- _Exercise aim_
Using the records below, locate all lines containing "Street" and return them.

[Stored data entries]

Start of Block

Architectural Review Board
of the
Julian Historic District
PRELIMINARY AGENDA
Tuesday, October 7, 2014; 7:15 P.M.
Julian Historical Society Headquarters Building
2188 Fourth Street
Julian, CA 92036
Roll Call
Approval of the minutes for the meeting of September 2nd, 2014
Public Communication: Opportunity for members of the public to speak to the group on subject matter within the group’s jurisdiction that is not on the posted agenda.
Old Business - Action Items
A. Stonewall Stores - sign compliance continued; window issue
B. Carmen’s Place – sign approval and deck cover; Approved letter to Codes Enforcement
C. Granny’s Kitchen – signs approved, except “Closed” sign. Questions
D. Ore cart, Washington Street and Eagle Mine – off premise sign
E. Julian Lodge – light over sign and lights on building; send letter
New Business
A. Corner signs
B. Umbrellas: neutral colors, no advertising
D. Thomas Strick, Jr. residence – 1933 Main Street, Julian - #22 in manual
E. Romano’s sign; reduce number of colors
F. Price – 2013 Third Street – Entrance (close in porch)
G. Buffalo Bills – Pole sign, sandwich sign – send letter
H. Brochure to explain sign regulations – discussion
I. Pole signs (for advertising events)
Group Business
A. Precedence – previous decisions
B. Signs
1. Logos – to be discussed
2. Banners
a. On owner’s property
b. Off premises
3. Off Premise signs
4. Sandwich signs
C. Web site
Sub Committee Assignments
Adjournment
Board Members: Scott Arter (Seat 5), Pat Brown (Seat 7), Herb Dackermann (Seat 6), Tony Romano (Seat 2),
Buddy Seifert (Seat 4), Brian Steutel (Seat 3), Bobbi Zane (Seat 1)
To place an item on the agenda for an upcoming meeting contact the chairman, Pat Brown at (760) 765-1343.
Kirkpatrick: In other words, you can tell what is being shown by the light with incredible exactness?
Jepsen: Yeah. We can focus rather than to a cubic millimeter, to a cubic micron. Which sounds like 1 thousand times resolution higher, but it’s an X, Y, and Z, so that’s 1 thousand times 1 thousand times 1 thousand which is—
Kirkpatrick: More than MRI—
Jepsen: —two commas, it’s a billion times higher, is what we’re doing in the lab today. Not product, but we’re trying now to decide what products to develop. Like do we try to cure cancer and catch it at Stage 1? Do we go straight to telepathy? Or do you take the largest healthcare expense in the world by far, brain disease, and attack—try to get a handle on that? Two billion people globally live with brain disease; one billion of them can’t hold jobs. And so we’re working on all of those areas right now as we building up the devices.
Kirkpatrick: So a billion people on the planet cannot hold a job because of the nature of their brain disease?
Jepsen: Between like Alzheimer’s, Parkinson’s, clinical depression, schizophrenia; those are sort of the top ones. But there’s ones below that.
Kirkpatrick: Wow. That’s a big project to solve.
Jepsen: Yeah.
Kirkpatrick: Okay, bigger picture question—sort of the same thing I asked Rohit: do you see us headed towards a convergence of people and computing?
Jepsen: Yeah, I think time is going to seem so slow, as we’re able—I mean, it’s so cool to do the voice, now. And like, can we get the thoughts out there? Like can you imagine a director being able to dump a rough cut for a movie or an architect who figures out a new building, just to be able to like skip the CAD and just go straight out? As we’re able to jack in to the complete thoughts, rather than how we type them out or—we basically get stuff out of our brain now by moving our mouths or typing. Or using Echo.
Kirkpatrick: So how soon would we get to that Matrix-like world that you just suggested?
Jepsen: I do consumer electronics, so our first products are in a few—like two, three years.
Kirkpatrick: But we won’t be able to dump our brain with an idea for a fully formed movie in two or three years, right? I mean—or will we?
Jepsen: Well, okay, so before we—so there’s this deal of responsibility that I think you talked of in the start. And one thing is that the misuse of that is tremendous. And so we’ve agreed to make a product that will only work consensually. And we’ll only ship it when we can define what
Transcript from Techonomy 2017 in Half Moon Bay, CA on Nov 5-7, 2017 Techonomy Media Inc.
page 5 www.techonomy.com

End of Block

- _Reply to the task_
2188 Fourth Street
D. Ore cart, Washington Street and Eagle Mine – off premise sign
D. Thomas Strick, Jr. residence – 1933 Main Street, Julian - #22 in manual
F. Price – 2013 Third Street – Entrance (close in porch)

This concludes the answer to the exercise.